Therefore, measurements may need to be taken (e.g., by a load cell)
to confirm proper setting of the liner hanger 402. For some
embodiments, the lower device 420 may transmit the measurements via
a signal 430 through a casing (e.g., workstring 220) to the upper
device 412 located at the rig floor 424. The upper device 412 may
process the received signal to confirm proper setting of the liner
hanger 402. As described above, the signal 430 may be an acoustic
or electromagnetic signal. For some embodiments, the lower device
420 may transmit a signal indicating the release of the bottom and
top wiper plugs 432, 434 as described earlier.
[0049] Once the hanger 402 is expanded into engagement with the
casing 201 (or another liner), the setting tool may be retrieved to
the surface. Before retrieval to the surface, the setting tool may
be raised and fluid, such as drilling mud, may be reverse
circulated (not shown) to remove excess cement above the hanger 402
before the cement cures. Once the cement cures, the wellbore may be
completed, such as perforating the liner 200 and installing
production tubing to the surface, and the hydrocarbon-bearing
formation may be produced.
Remote Operation of Setting Tools For Liner Hangers in Subsea
Operations
[0050] Communications between a vessel and a subsea well that is
separated by a body of water may be performed by coupling at least
two means of communication. For example, it may be useful to
determine whether a liner hanger in the subsea well has properly
set a liner (e.g., by a load cell measurement).
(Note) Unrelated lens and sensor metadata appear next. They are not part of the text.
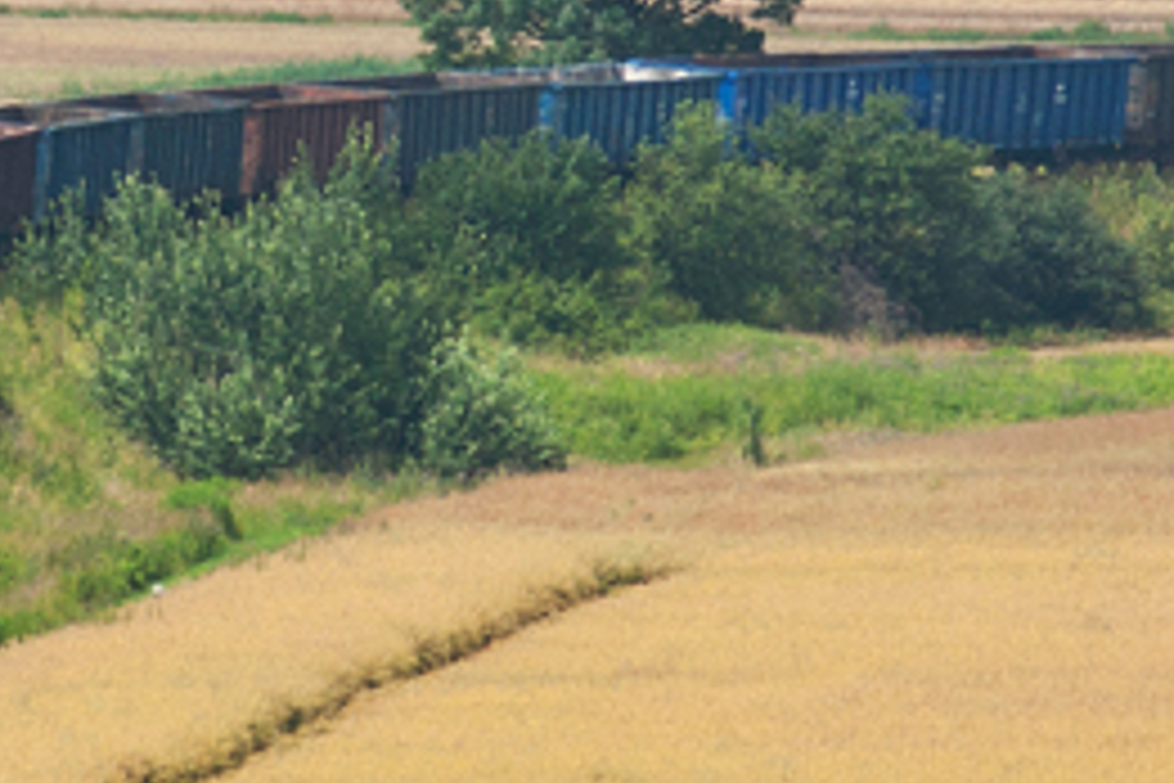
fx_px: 36456
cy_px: -29
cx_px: 355
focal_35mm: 1118
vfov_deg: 1.2
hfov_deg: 1.8
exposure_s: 1/800
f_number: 8
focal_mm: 190
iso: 200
For some
embodiments, a transmitter (e.g., a piezoelectric stack or a
solenoid) wrapped around a well casing in the subsea well may
transmit a first signal through the well casing up to a floor of
the sea. As described above, the signal may be an acoustic signal
or an EM signal (e.g., using a toroidal coil). A device (receiving
unit) located at the floor of the sea may receive the first signal
transmitted from the transmitter and transmit a second signal up to
a surface of the sea using sonar or an acoustic modem.
[0051] Due to transmitting between multiple mediums (e.g., seawater
and within the wellbore), coupling of the first signal with the
second signal may be required for successfully determining whether
the liner hanger was properly set. For some embodiments, the second
signal may be transmitted by a remotely operated vehicle (ROV) that
is plugged in at a convenient location (e.g., at a blowout
preventer or a wellhead of the subsea well). For some embodiments,
a buoy may receive the second signal transmitted through the sea
and transmit a signal to a receiver located on the deck of the
vessel. The receiver located on the deck may process the signal to
confirm proper setting of the liner hanger.
[0052] For some embodiments, the direction of signal transmission
between the buoy and the device located at the sea floor may be
downwards when a signal is transmitted from the vessel to the
subsea well. For example, to install a liner independent of a ball
seating or dart landing, a signal may be transmitted from the
vessel to close a flapper in the subsea well, as described
above.
[0053] While the foregoing is directed to embodiments of the
present invention, other and further embodiments of the invention
may be devised without departing from the basic scope thereof, and
the scope thereof is determined by the claims that follow.